The number of zero-car families is rising for the first time in decades, largely due to a proliferation of alternative types of transportation. In 2011, the percentage of U.S. households without a car reached 9.3 percent. Would you ditch your car? 

Mary Knox Merrill/Christian Science Monitor/File
People commute to work on bicycles in the London Kensington district. 2011 data shows that 9.3 percent of U.S. households do not own a car, the highest percentage in decades.

If you really want to reduce emissions or conserve energy, get rid of your car.

It may sound extreme, but an increasing number of Americans are doing just that. The number of "Zero-Car Families" is rising, according to AOL Autos.

For the first time in several decades, the American Association of State Highway and Transportation OfficialsNational Report on Commuting Patterns and Trends found an increase in the share of American households that don't own cars. 

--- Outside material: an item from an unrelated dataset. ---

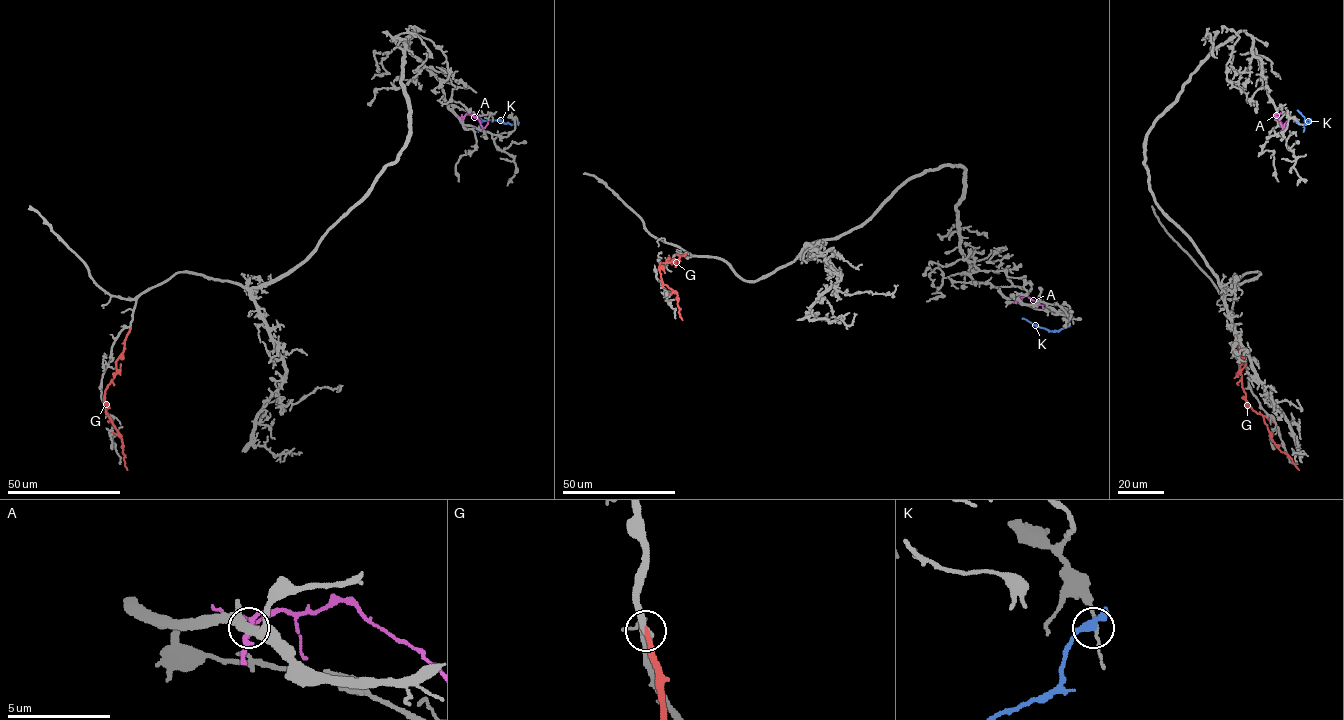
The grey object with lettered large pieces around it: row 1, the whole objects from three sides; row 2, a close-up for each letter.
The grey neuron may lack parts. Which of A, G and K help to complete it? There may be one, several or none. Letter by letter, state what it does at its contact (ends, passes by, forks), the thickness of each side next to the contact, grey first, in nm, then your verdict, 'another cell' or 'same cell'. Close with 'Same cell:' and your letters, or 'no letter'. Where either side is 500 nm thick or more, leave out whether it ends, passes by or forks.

Starting in 1960, the number of American households without a car began dropping, reaching a low of 8.7 percent in 2007.

However, by 2011--the latest year for which data is available--that number had risen to 9.3 percent.

While the economic fallout from the Great Recession may have had some impact, the study's authors believe a proliferation of alternative types of transportation is a major factor in the decline of car ownership.

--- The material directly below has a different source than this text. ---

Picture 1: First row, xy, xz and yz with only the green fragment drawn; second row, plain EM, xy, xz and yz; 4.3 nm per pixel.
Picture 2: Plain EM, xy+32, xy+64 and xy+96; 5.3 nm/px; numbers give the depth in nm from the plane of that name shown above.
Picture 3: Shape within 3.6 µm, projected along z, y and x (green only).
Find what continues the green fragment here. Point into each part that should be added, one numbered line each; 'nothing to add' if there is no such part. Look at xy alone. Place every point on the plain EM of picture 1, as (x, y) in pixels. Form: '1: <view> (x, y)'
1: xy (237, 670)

People are more likely to bike, walk, or take mass transit, they said, and many people are now working from home thanks to advances in communications technology.

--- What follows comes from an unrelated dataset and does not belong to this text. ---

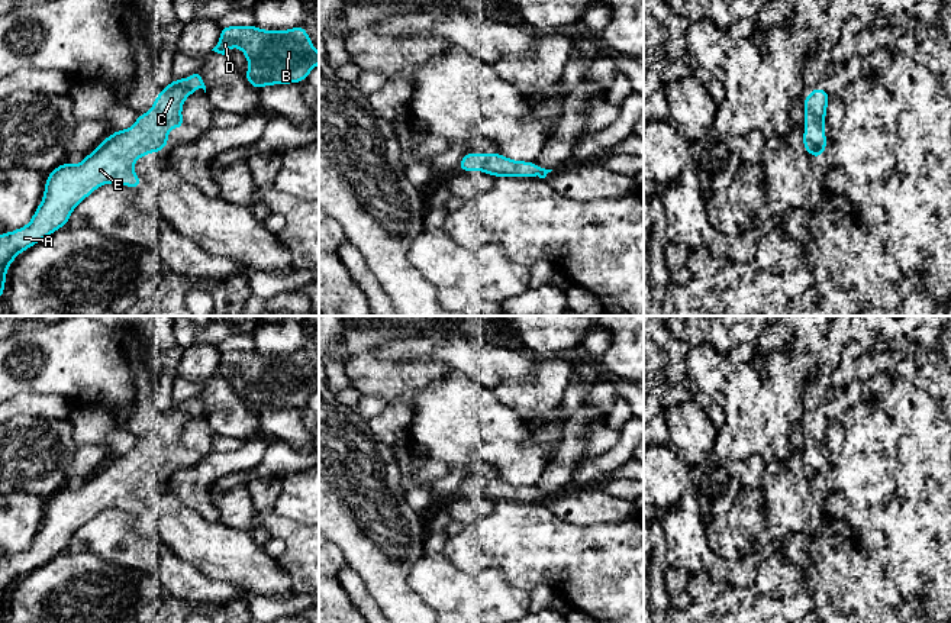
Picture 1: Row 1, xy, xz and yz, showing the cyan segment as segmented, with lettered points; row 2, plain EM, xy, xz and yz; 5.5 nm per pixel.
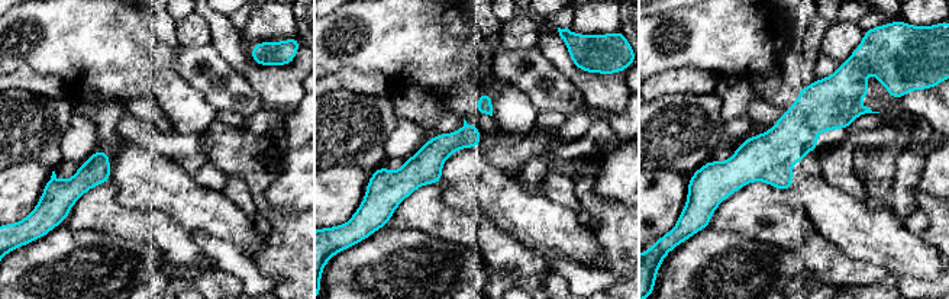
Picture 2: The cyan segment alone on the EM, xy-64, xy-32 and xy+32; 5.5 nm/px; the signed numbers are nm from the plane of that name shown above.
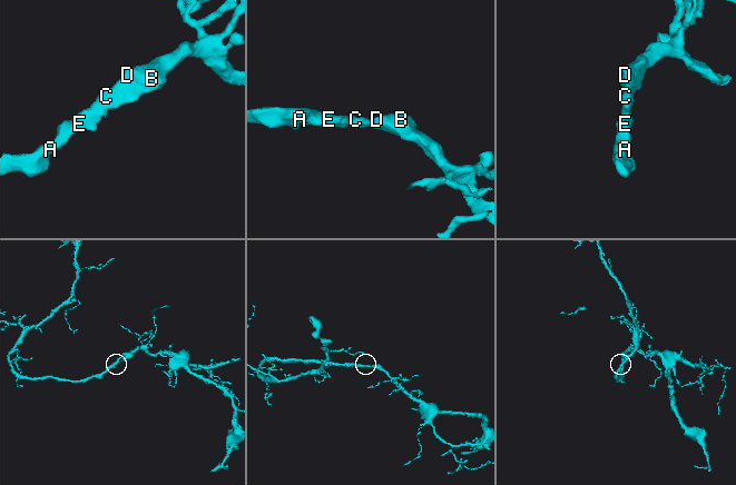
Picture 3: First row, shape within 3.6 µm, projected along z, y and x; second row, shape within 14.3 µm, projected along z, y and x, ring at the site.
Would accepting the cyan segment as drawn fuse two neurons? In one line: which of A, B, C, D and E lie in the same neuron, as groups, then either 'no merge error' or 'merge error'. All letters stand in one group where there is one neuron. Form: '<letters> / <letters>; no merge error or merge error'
A B C D E; no merge error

Car sharing is another new option. Zipcar or local city car-sharing services can substitute for an individual vehicle owned by some city dwellers.

The study jibes with Federal Highway Administration data released in February, which shows that annual per-capita vehicle miles traveled (VMT) peaked in 2004 and have since declined steadily.

Finally, there's the persistent narrative that Millennials don't care much about owning cars, because of a combination of lack of funds, environmentalism, and a preference for digital technology.

Ditching a car would certainly be a thorough way to reduce your personal emissions profile; a car can't pollute if it doesn't exist. Even an all-electric Nissan Leaf can't beat that logic.

Still, given the suburban infrastructure and society we've built since World War 2--which requires a vehicle, if not two or three--cars have little chance of disappearing, at least in our lifetimes.

What would it take for your household to go without a personal vehicle?